Actividades:
a. Según el texto sobre Teleshakespeare, ¿cómo se define a sí mismo Henry Jenkins?
b. Retome el texto sobre Teleshakespeare y las series de televisión a partir de su última oración y continúe la redacción.

═════ Texto propuesto

No por nada, en su introducción, cita a Henry Jenkins, el teórico de la convergencia, el que habla de cómo los discursos nos llegan por plataformas diversas (televisión, redes sociales, etcétera) y que se define a sí mismo como un Aca-Fan (académico y fanático). Precisamente, Jenkins hace tiempo estudió a las comunidades de fanáticos como embriones de la inteligencia/influencia colectiva y multimedia. Las series, ahora, son un producto decididamente en red más que un programa de televisión, y se salen desde un inicio de su soporte para llegar a YouTube, blogs o Twitter, donde sus fans convertidos en una comunidad les recrean una nueva vida por medio de sus interpretaciones, opiniones y enojos, que a la vez pueden afectar futuras decisiones de guionistas.
En Teleshakespeare, Carrión cruza series y las analiza desde la perspectiva de teorías literarias y de la comunicación, pero lo hace con el coloquialismo de quien gastó mucho tiempo discutiendo en mesas apasionadas sobre posfeminismo y Californication (la serie que gira en torno de Hank Moody, un escritor libidinoso en busca de inspiración), sobre el verdadero trasfondo de las Amas de casa desesperadas o Six Feet Under, la serie sobre la muerte y la vida, así de simple. Carrión entiende por un lado que el espectador se relaciona con estas ficciones televisivas de un modo adictivo (“Nuestra relación con los personajes de ficción ha cambiado para siempre. Cada año que pasa se bate el record de teleadicción. El nuevo estupefaciente se llama personaje”). Por otro, va encontrando puntas para pensar la TV en general y en particular: encuentra en Dexter, la serie sobre un psicópata que de día es policía y de noche asesino serial de asesinos, protagonizada por el gran Michael Hall, una idea de dualidad tan perfecta que logra desdoblarnos; destaca que Mad Men es una ficción sobre la cultura de los ’60 que no era la contracultura –publicistas, millonarios, gente bien– ante quienes los otros quedaban relegados; deconstruye a Tony Soprano como un héroe trágico; a la buena esposa de Alicia Florrick (The Good Wife) como una mujer de político engañada que expone lo implícito y lo explícito de los ámbitos doméstico y laboral; atiende a las series de trama política que no sólo prefiguran desde la ficción posibles realidades (como un presidente negro o una presidenta mujer), sino que cumplen un rol de acostumbrar al público a esas opciones.

══════════
═════ Material presentado

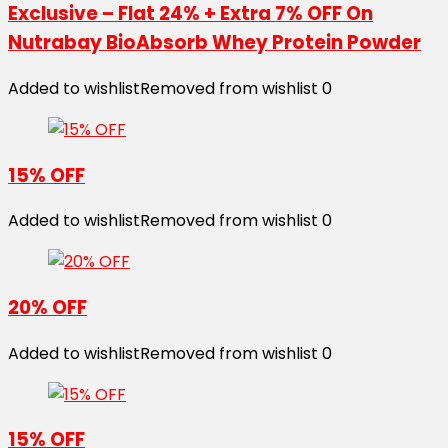
Exclusive – Flat 24% + Extra 7% OFF On
Nutrabay BioAbsorb Whey Protein Powder
Added to wishlist
Removed from wishlist
0
15% OFF
Added to wishlist
Removed from wishlist
0
20% OFF
Added to wishlist
Removed from wishlist
0
15% OFF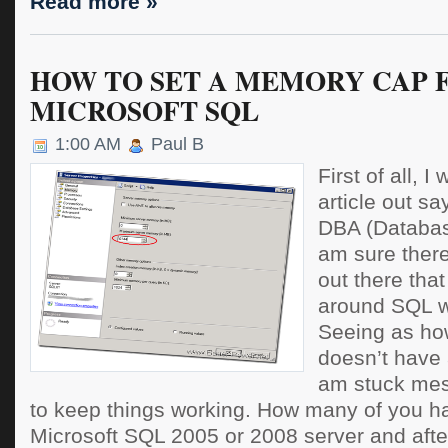
Read more »
HOW TO SET A MEMORY CAP 
MICROSOFT SQL
1:00 AM
Paul B
First of all, I
article out sa
DBA (Database
am sure there
out there tha
around SQL w
Seeing as h
doesn’t have 
am stuck mess
to keep things working. How many of you h
Microsoft SQL 2005 or 2008 server and afte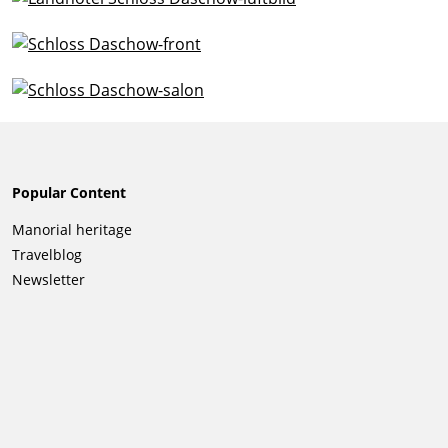
Popular Content
Skip
Manorial heritage
navigation
Travelblog
Newsletter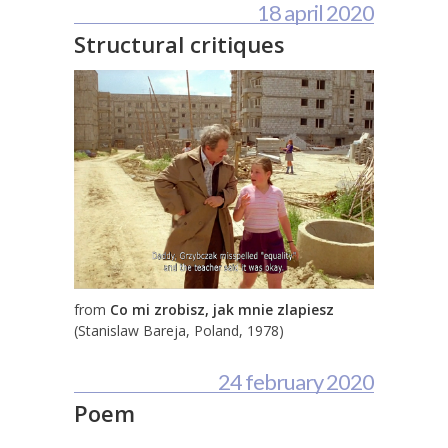
18 april 2020
Structural critiques
from
Co mi zrobisz, jak mnie zlapiesz
(Stanislaw Bareja, Poland, 1978)
24 february 2020
Poem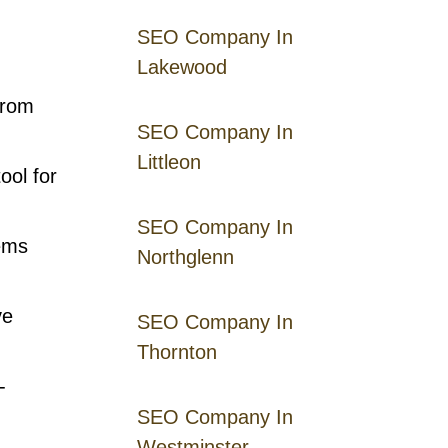
SEO Company In
Lakewood
from
SEO Company In
Littleon
ool for
SEO Company In
tems
Northglenn
ve
SEO Company In
Thornton
-
SEO Company In
Westminster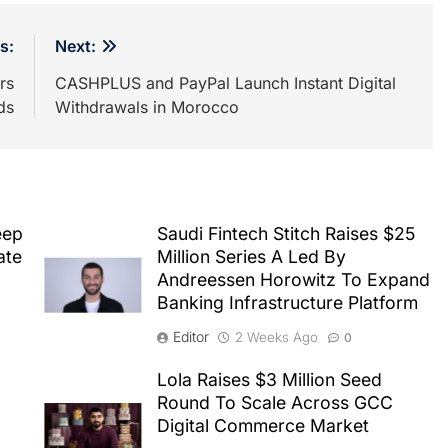
s:
Next:
rs
CASHPLUS and PayPal Launch Instant Digital
ds
Withdrawals in Morocco
eep
Saudi Fintech Stitch Raises $25
ate
Million Series A Led By
Andreessen Horowitz To Expand
Banking Infrastructure Platform
Editor
2 Weeks Ago
0
Lola Raises $3 Million Seed
Round To Scale Across GCC
Digital Commerce Market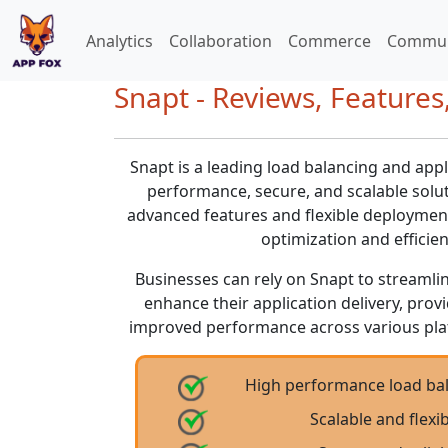
Analytics
Collaboration
Commerce
Commun
Snapt - Reviews, Features,
Snapt is a leading load balancing and appl
performance, secure, and scalable soluti
advanced features and flexible deployment 
optimization and efficien
Businesses can rely on Snapt to streamli
enhance their application delivery, pro
improved performance across various pl
High performance load bal
Scalable and flex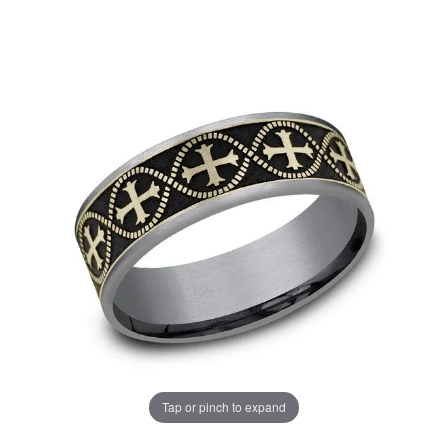
Tap or pinch to expand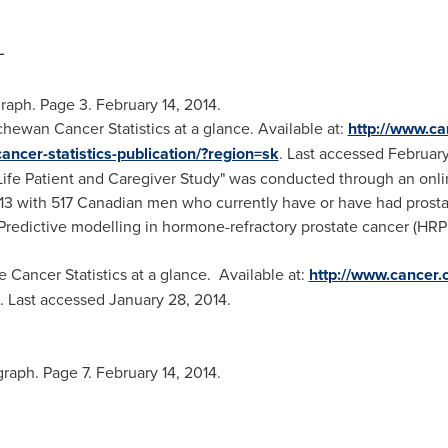
_
raph. Page 3.
February 14, 2014
.
ewan Cancer Statistics at a glance. Available at:
http://www.ca
ancer-statistics-publication/?region=sk
. Last accessed
February
 Life Patient and Caregiver Study" was conducted through an onl
13
with 517 Canadian men who currently have or have had prosta
 Predictive modelling in hormone-refractory prostate cancer (HRP
Cancer Statistics at a glance. Available at:
http://www.cancer.
. Last accessed
January 28, 2014
.
raph. Page 7.
February 14, 2014
.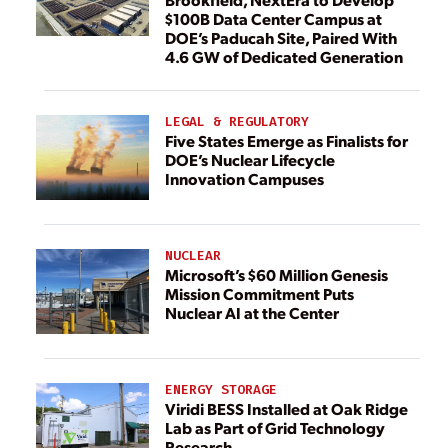
$100B Data Center Campus at
DOE’s Paducah Site, Paired With
4.6 GW of Dedicated Generation
LEGAL & REGULATORY
Five States Emerge as Finalists for
DOE’s Nuclear Lifecycle
Innovation Campuses
NUCLEAR
Microsoft’s $60 Million Genesis
Mission Commitment Puts
Nuclear AI at the Center
ENERGY STORAGE
Viridi BESS Installed at Oak Ridge
Lab as Part of Grid Technology
Research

══════════

Lista de respuestas:
a. Como un Aca-Fan, es decir, académico y fanático.

b.
Carrión coincide con uno de los estudiosos más importantes de la comunicación, Raymond Williams, cuando dice que el antecedente de las series de televisión es la novela por entregas. Justamente este año se editó Televisión. Tecnología y forma cultural, de Williams. Escrito a mitad de los ’70, es curioso observar cómo su análisis sobre el origen y desarrollo de la televisión puede ser trasladable a toda nueva tecnología de la comunicación. De hecho, menciona que la TV combinó en su nacimiento formas preexistentes, entre ellas, las obras dramáticas. Hacia 1950 la televisión empezaba a reemplazar al cine como espacio para los contenidos dramáticos. Los nuevos dramaturgos británicos escribían para la tele antes que para teatro y el público que consumía ficción crecía a niveles nunca experimentados. De la ficción teatral en radio a la televisión, Williams estudia al detalle qué hubo de nuevo y qué de viejo cuando el lenguaje audiovisual se hizo doméstico y cotidiano.
Décadas después, las ficciones televisivas atraen a millones de personas en el mundo y muchos, incluyendo ensayistas, fanáticos y editores, siguen queriendo saber por qué.